A case study in detailed interaction design and usability testing.
This design is for a product that aids higher education institutions in the process of becoming accredited. A large part of that process is gathering data to generate reports, and almost every kind of user in the system has reasons to build forms of one kind or another and collect data. When I was brought into this project, the design for form creation dated back ten years to the beginning of the application, and over the years many features had been added piecemeal leading to quite a mess. The form builder is central to the application, but the poor UX was causing the company to lose sales. It was my task to modernize the form builder and create an experience that helped our users build better forms so they could collect better data.
- Determine strategic design direction for new form builder
- Gather requirements and user needs
- Concepting, sketching, wireframing
- Usability testing and multiple iterations
- Prototype the intricacies of new interactions
Planning and Research
I started this project by getting to know all the ins and outs of the old builder. I also talked to our users through a series of interviews, and reviewed the experiences of other form builders like Google Forms, Survey Monkey, and Qualtrics. Some pain points quickly began to emerge. For instance, users were often afraid they would mess something up when they edited forms. They knew what they wanted, but they didn't know how to put together what was in their head, and they were afraid to try for fear of breaking something.

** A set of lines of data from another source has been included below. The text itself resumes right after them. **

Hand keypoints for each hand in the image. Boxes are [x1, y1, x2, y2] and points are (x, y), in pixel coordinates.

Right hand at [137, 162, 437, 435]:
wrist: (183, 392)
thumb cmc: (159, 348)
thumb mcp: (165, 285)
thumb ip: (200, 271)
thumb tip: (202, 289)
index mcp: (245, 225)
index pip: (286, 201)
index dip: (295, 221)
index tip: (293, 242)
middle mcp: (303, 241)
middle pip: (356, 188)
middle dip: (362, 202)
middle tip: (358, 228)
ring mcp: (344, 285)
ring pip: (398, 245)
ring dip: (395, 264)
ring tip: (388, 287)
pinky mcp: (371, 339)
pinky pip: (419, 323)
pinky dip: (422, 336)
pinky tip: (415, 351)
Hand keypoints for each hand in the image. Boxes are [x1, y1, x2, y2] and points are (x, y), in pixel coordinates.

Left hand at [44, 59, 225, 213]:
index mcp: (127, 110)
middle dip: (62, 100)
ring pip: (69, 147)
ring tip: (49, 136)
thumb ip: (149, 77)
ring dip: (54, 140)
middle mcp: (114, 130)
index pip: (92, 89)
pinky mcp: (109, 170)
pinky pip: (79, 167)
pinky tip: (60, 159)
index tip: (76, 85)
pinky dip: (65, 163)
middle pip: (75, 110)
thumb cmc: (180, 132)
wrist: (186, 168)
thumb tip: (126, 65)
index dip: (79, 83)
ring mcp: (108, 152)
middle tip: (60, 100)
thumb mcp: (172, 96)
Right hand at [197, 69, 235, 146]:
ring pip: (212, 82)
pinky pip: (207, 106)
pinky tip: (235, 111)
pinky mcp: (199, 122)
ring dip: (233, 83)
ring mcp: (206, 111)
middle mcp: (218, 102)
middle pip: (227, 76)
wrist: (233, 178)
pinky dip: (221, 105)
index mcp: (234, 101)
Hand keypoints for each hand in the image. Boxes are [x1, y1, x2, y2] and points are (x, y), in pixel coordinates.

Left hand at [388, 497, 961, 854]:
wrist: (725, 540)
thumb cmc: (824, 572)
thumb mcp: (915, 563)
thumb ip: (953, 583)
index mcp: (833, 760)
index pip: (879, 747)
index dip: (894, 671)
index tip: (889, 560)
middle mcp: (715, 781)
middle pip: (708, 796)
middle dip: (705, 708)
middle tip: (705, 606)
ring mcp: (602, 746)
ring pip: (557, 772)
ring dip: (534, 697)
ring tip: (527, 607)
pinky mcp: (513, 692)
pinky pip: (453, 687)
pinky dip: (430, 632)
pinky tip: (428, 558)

Strategy and Design Direction
Addressing this pain point was the key to my redesign. When users build better forms, they get better data, but users can't build good forms if they’re scared to use the application. I wanted to turn that mindset into something more playful, and I wanted users to feel free to explore the builder. This led me to focus on a WYSIWYG style interface for form editing. The user could try different things and see the result immediately. If they decided they didn't like something it would be easy to change or undo. I wanted the user to feel empowered to experiment, and not be afraid to try something new, so the experience had to be forgiving.

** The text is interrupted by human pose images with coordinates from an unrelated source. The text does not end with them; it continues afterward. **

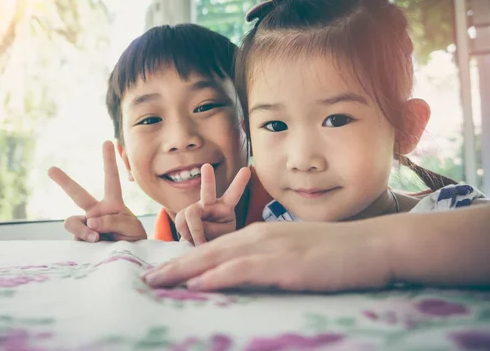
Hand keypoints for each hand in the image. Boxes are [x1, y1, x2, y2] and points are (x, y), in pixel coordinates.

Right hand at [48, 140, 146, 241]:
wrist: (128, 259)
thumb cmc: (133, 239)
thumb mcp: (131, 228)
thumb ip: (114, 222)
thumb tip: (91, 222)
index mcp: (112, 203)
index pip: (111, 179)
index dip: (109, 161)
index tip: (107, 141)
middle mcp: (96, 212)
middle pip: (77, 194)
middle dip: (64, 181)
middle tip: (51, 169)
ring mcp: (86, 226)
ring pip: (72, 222)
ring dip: (82, 230)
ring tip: (96, 238)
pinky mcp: (79, 241)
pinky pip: (76, 239)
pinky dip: (84, 243)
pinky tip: (95, 247)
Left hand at [142, 221, 391, 291]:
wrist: (373, 245)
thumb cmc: (335, 252)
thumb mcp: (294, 253)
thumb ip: (267, 263)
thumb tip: (244, 279)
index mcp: (259, 234)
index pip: (214, 247)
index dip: (185, 259)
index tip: (161, 272)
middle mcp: (259, 236)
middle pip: (207, 250)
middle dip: (173, 265)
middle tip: (146, 279)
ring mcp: (272, 248)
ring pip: (217, 258)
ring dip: (183, 270)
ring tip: (156, 282)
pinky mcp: (286, 264)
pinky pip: (243, 270)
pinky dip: (217, 276)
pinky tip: (197, 284)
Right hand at [174, 164, 250, 245]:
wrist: (202, 246)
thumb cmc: (217, 239)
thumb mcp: (222, 237)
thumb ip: (211, 230)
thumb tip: (195, 225)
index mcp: (226, 207)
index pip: (234, 194)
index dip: (239, 182)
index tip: (246, 169)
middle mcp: (210, 203)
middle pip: (208, 190)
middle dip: (208, 179)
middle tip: (207, 166)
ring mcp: (195, 208)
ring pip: (191, 214)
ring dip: (195, 231)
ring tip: (200, 243)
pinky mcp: (183, 215)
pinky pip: (181, 223)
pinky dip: (186, 234)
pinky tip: (191, 239)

Concepting, Sketching, and Wireframing
From this vision, the interactions, layouts, and visual assets of the form builder began to take shape; first on whiteboards, then in sketchbooks, then in Axure. Along the way I kept talking to users to make sure the design was fitting their needs, and we conducted weekly usability tests.
An early problem was organization of the different question types. Our system had many more entry types than applications like Google Forms, and organizing them as one long list was confusing to our users when we showed it in early sketches. To address this I held several card sorting activities with users to understand how they organized question types, and we used this data to iterate and test several UI presentations of question types until we found one that worked.
Usability Testing and Many... Many, Iterations
I put my earliest sketches in front of users as often as I could to gather their feedback. As the project became more refined, I began running more official usability tests with interactive Axure prototypes. These tests proved very enlightening, and many iterations were made on the design details. For example, our users were sometimes confused that the form they were seeing was a preview and not the actual form. One click on the form would cause an entry to get focus and go into an editing mode, but some users wouldn't even make that one click! To address this I added a hover state on form questions. This made it clear the user was in a builder, and even invited the user to click into editing more. The immediate result of this change was we stopped seeing this confusion in our usability tests.